The firm that developed New York City’s iconic Rockefeller Center has unveiled plans for its first Las Vegas project.
Needless to say, it will be a bit different from a Manhattan skyscraper.
Rockefeller Group announced this week that it purchased a 6-acre plot in the east valley for about $4.3 million with plans to develop a 134,100-square-foot distribution facility.
It expects to break ground in December, spokesman Brian Mahoney said.
Located at the southwest corner of Nellis Boulevard and Carey Avenue, the project, Nellis Logistics Center, would be near other industrial properties, a Lowe’s, and housing tracts.

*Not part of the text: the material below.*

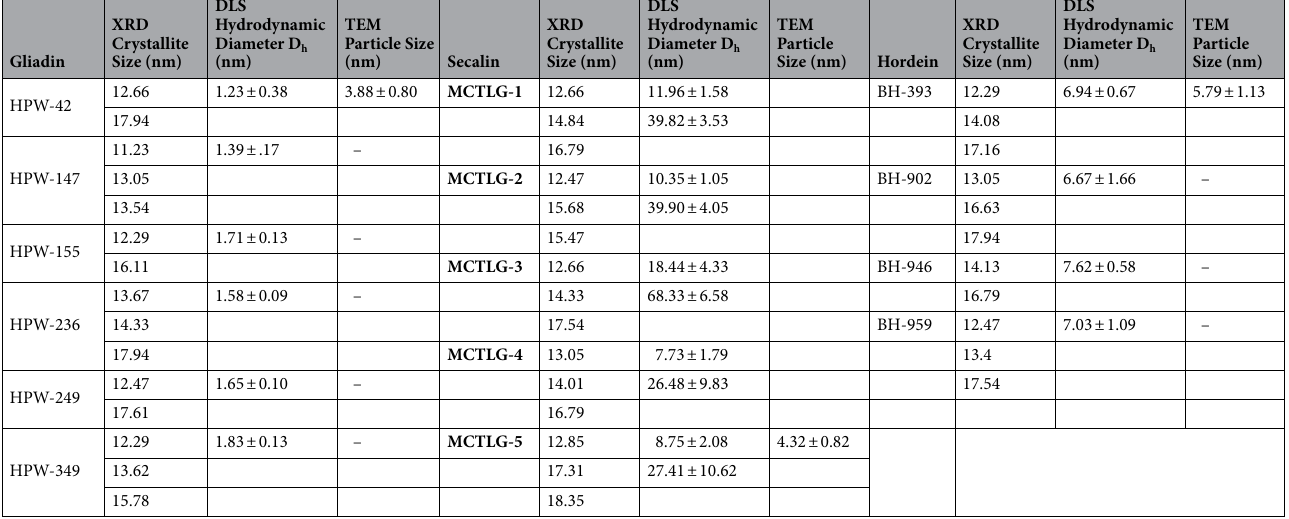
Table 5. The comparative particle size of gliadin, secalin and hordein obtained from XRD, DLS and TEM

James Wall, senior associate at Rockefeller Group, said in a release that the supply for industrial buildings is “extremely tight” in the Las Vegas area, which, he added, has the second-lowest vacancy rate in the western U.S., “so we are confident that there will be strong interest in our project.”
Southern Nevada’s industrial market has heated up during the pandemic amid an accelerated shift to online shopping that has fueled demand for distribution space. Developers have launched numerous new projects, landlords have bought more buildings, and vacancies have shrunk to historic lows.
More than 8 million square feet of industrial space was under construction in Southern Nevada during the first quarter this year, up from almost 5.5 million square feet during the same period in 2021, brokerage Colliers International reported.
The region’s industrial vacancy rate was just 1.7 percent in the first quarter, the lowest Colliers has ever recorded for Southern Nevada, the firm said.
New York City-based Rockefeller Group developed Rockefeller Center, Mahoney said, and the firm traces its roots, as the name implies, to the wealthy Rockefeller family.
As outlined in published accounts, oil tycoon John D. Rockefeller’s son, John D. Rockefeller Jr., incorporated the development firm’s predecessor in 1928, and construction at 30 Rockefeller Plaza — now one of multiple office towers in the famed complex — started in 1932.
By 1995, the Japanese-controlled ownership group behind Rockefeller Center filed for bankruptcy. New York real estate giant Tishman Speyer reached a deal in 2000 to acquire the complex and still operates it.
Rockefeller Group’s portfolio spans multiple states and includes a luxury condo project in Atlanta, industrial developments in South Carolina and an office tower in Virginia.
Mahoney confirmed the distribution center at Nellis and Carey marks the company’s first ground-up development in the Las Vegas area.